ISCA Archive Interspeech 2016
ISCA Archive Interspeech 2016

Microscopic Multilingual Matrix Test Predictions Using an ASR-Based Speech Recognition Model

Marc René Schädler, David Hülsmeier, Anna Warzybok, Sabine Hochmuth, Birger Kollmeier

In an attempt to predict the outcomes of matrix sentence tests in different languages and various noise conditions for native listeners, the simulation framework for auditory discrimination experiments (FADE) and the extended Speech Intelligibility Index (eSII) is employed. FADE uses an automatic speech recognition system to simulate recognition experiments and reports the highest achievable performance as the outcome, which showed good predictions for the German matrix test in noise. The eSII is based on the short-time analysis of weighted signal-to-noise ratios in different frequency bands. In contrast to many other approaches, including the eSII, FADE uses no empirical reference.
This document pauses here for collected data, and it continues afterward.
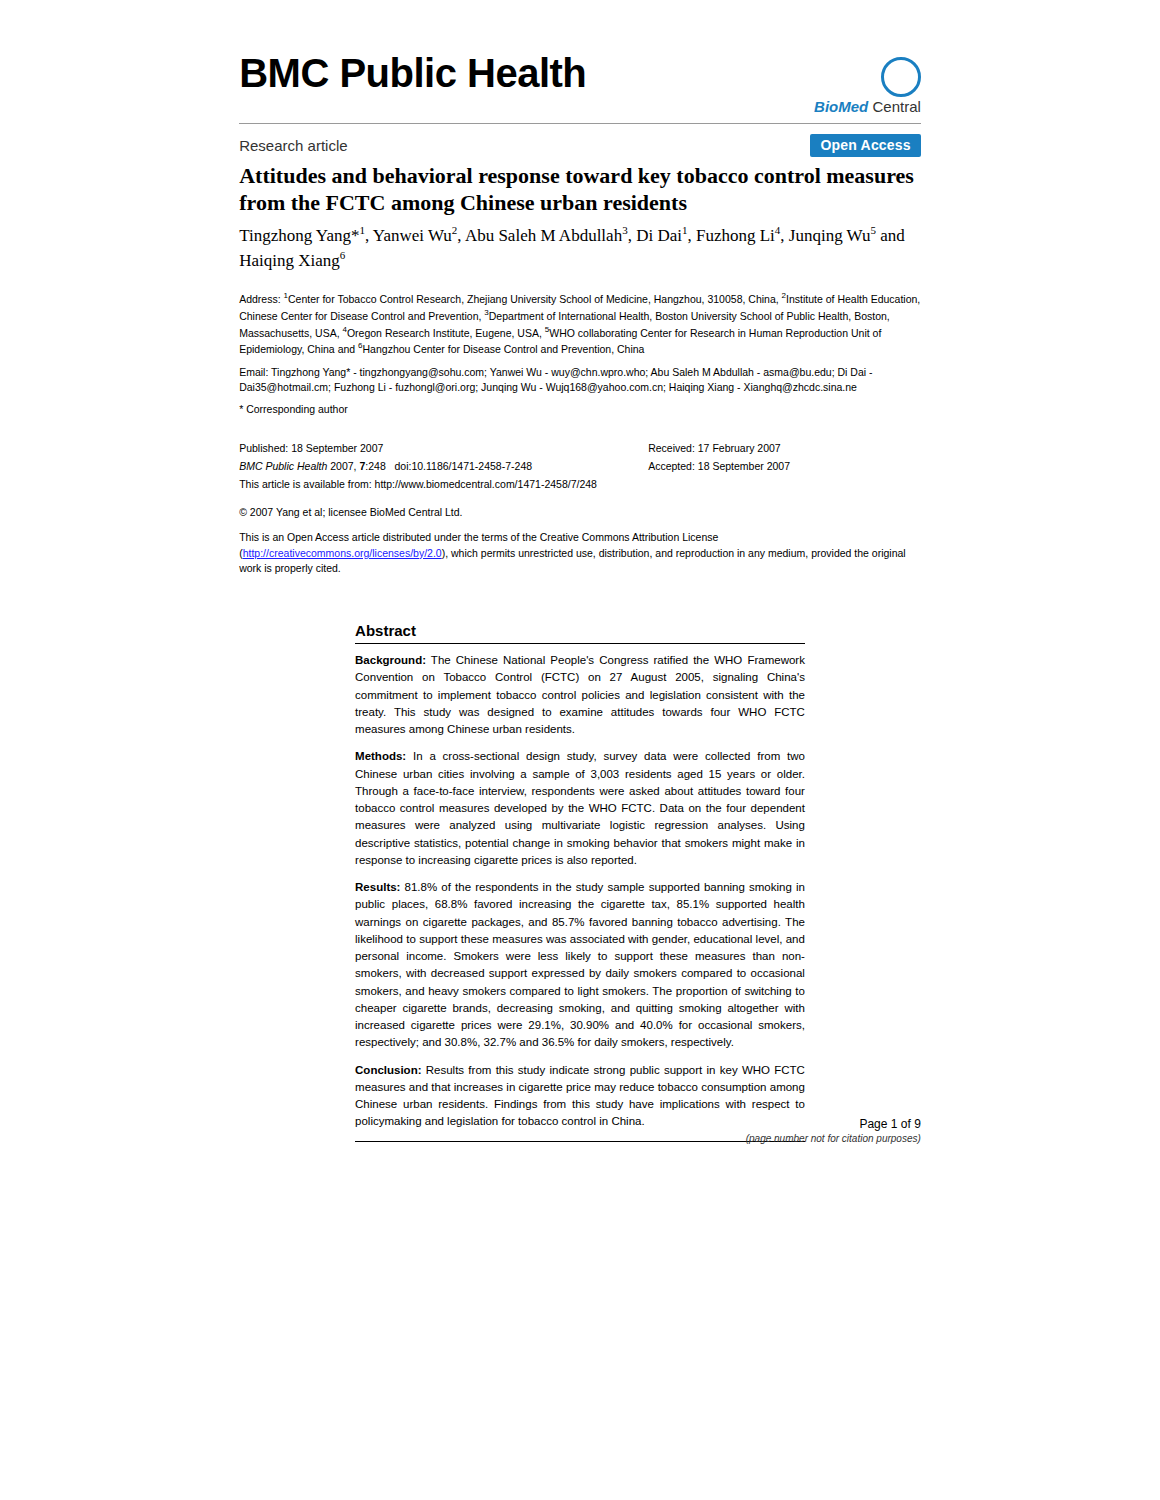BMC Public Health
BioMed Central
Research article
Open Access
Attitudes and behavioral response toward key tobacco control measures from the FCTC among Chinese urban residents
Tingzhong Yang*1, Yanwei Wu2, Abu Saleh M Abdullah3, Di Dai1, Fuzhong Li4, Junqing Wu5 and Haiqing Xiang6
Address: 1Center for Tobacco Control Research, Zhejiang University School of Medicine, Hangzhou, 310058, China, 2Institute of Health Education, Chinese Center for Disease Control and Prevention, 3Department of International Health, Boston University School of Public Health, Boston, Massachusetts, USA, 4Oregon Research Institute, Eugene, USA, 5WHO collaborating Center for Research in Human Reproduction Unit of Epidemiology, China and 6Hangzhou Center for Disease Control and Prevention, China
Email: Tingzhong Yang* - tingzhongyang@sohu.com; Yanwei Wu - wuy@chn.wpro.who; Abu Saleh M Abdullah - asma@bu.edu; Di Dai - Dai35@hotmail.cm; Fuzhong Li - fuzhongl@ori.org; Junqing Wu - Wujq168@yahoo.com.cn; Haiqing Xiang - Xianghq@zhcdc.sina.ne
* Corresponding author
Published: 18 September 2007
BMC Public Health 2007, 7:248 doi:10.1186/1471-2458-7-248
This article is available from: http://www.biomedcentral.com/1471-2458/7/248
Received: 17 February 2007
Accepted: 18 September 2007
© 2007 Yang et al; licensee BioMed Central Ltd.
This is an Open Access article distributed under the terms of the Creative Commons Attribution License (http://creativecommons.org/licenses/by/2.0), which permits unrestricted use, distribution, and reproduction in any medium, provided the original work is properly cited.
Abstract
Background: The Chinese National People's Congress ratified the WHO Framework Convention on Tobacco Control (FCTC) on 27 August 2005, signaling China's commitment to implement tobacco control policies and legislation consistent with the treaty. This study was designed to examine attitudes towards four WHO FCTC measures among Chinese urban residents.
Methods: In a cross-sectional design study, survey data were collected from two Chinese urban cities involving a sample of 3,003 residents aged 15 years or older. Through a face-to-face interview, respondents were asked about attitudes toward four tobacco control measures developed by the WHO FCTC. Data on the four dependent measures were analyzed using multivariate logistic regression analyses. Using descriptive statistics, potential change in smoking behavior that smokers might make in response to increasing cigarette prices is also reported.
Results: 81.8% of the respondents in the study sample supported banning smoking in public places, 68.8% favored increasing the cigarette tax, 85.1% supported health warnings on cigarette packages, and 85.7% favored banning tobacco advertising. The likelihood to support these measures was associated with gender, educational level, and personal income. Smokers were less likely to support these measures than non-smokers, with decreased support expressed by daily smokers compared to occasional smokers, and heavy smokers compared to light smokers. The proportion of switching to cheaper cigarette brands, decreasing smoking, and quitting smoking altogether with increased cigarette prices were 29.1%, 30.90% and 40.0% for occasional smokers, respectively; and 30.8%, 32.7% and 36.5% for daily smokers, respectively.
Conclusion: Results from this study indicate strong public support in key WHO FCTC measures and that increases in cigarette price may reduce tobacco consumption among Chinese urban residents. Findings from this study have implications with respect to policymaking and legislation for tobacco control in China.
Page 1 of 9
(page number not for citation purposes)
In this work, the FADE approach is evaluated for predictions of the German, Polish, Russian, and Spanish matrix test in stationary and fluctuating noise conditions. The FADE-based predictions yield a high correlation (Pearsons R2 = 0.94) with the empirical data and a root-mean-square (RMS) prediction error of 1.9 dB outperforming the eSII-based predictions (R2 = 0.78, RMS = 4.2 dB). FADE can also predict the data of subgroups with only stationary or only fluctuating noises, while the eSII cannot. The FADE-based predictions seem to generalize over different languages and noise conditions.